Padova · IT
C Shipped

turtsh: A UNIX Shell in C

SOURCE:// turtsh

A minimal POSIX shell implementation. Fork, exec, and parallel process management.

Man pages remain abstract until you build the systems they describe. I worked through K.N. King and Beej’s guide for weeks before starting turtsh. The goal: build a POSIX shell that handles builtins, redirection, and parallel execution. This project taught me the mental model of fork—the actual mechanism behind the syscall.

The Shell Loop

A shell functions as a continuous loop. It reads input, tokensizes the line, forks a child, and waits.
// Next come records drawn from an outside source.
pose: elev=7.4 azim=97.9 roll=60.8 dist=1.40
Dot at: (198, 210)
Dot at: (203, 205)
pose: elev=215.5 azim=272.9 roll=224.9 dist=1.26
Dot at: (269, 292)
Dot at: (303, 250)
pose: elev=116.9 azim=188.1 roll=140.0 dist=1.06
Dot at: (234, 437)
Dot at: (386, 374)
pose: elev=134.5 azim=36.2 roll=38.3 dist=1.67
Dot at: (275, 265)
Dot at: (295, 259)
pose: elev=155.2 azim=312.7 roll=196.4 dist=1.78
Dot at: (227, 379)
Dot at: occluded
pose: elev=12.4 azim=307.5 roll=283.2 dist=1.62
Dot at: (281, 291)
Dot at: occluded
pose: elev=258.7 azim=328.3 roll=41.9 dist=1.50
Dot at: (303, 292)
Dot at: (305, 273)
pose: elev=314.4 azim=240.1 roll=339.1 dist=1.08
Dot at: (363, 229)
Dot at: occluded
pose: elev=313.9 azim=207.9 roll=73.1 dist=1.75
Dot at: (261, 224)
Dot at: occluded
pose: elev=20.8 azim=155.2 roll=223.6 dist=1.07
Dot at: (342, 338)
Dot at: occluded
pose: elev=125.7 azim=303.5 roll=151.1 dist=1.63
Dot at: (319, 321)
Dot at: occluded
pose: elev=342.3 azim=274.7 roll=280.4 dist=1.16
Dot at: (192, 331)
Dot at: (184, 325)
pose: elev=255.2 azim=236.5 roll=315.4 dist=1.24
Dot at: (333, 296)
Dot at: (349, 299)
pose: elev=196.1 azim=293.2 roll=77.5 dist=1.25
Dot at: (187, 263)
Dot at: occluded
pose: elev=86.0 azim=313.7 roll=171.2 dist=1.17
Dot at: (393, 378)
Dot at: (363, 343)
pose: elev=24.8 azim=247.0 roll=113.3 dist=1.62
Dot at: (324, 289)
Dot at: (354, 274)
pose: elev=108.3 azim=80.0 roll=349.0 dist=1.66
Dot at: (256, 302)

The first iteration of turtsh implemented this core cycle:

while (1) {
    char *line = turtsh_read();
    char **args = turtsh_split(line);

    pid_t pid = fork();
    if (pid == 0) {
        execvp(args[0], args);
        perror("execvp failed");
        exit(1);
    } else {
        waitpid(pid, NULL, 0);
    }
}

This structure handles basic commands like ls -la. Builtins like cd and exit followed. They execute in the parent process because their effects must persist in the shell environment.

Parallel Execution

The OSTEP specification requires parallel command support using & as a separator. cmd1 & cmd2 & cmd3 must run simultaneously. The shell only returns to the prompt after the final child exits.

Initially, I attempted to loop the fork-wait cycle:

// BROKEN: Sequential masquerading as parallel
int turtsh_execute(PLine line) {
    pid_t pid = fork();

    for (int i = 0; i < line.count; i++) {
        Command cmd = line.commands[i];
        if (pid == 0) {
            execv(path_resolve(cmd.args[0]), cmd.args);
            exit(1);
        } else {
            waitpid(pid, NULL, 0);
        }
    }
    return 0;
}

This code fails. execv replaces the child process memory. It never returns to the loop. The first child vanishes after the first command. The parent waits for one child and then loops through remaining commands without an execution mechanism.

The Fork-Join Pattern

Correct parallel execution requires a fork-join pattern. One loop spawns all children. A second loop waits for them.

DIAGRAM::VIEWER
int turtsh_execute(PLine line) {
    pid_t pids[line.count];

    for (int i = 0; i < line.count; i++) {
        Command cmd = line.commands[i];
        pids[i] = fork();
        if (pids[i] == 0) {
            if (cmd.redirect_file) apply_redirect(cmd.redirect_file);
            execv(path_resolve(cmd.args[0]), cmd.args);
            exit(1);
        }
    }

    for (int i = 0; i < line.count; i++) {
        waitpid(pids[i], NULL, 0);
    }
    return 0;
}

This ensures the kernel schedules all processes in parallel. The parent stays out of the execution path until the join phase.

Manual Path Resolution

The specification mandates a custom search path. Relinquishing execvp removes the “p” (path search) convenience. I implemented a manual resolution step to walk the shell’s internal path array.

char *path_resolve(char *cmd) {
    for (int i = 0; shell_path[i] != NULL; i++) {
        char candidate[PATH_MAX];
        snprintf(candidate, sizeof(candidate), "%s/%s", shell_path[i], cmd);
        if (access(candidate, X_OK) == 0) return strdup(candidate);
    }
    return NULL;
}

This exposes the work execvp performed hidden behind the abstraction.

Mechanical Lessons

fork splits a program into two independent execution streams. Both halves run the same source code. Designing for this split is the fundamental challenge of systems programming.

dup2 manages I/O rewiring. dup2(fd, STDOUT_FILENO) points standard output to a file descriptor. The child process remains unaware of the redirection. It simply writes to descriptor 1.

turtsh passes the OSTEP test suite in 600 lines of C. It serves as the foundation for the upcoming MapReduce implementation.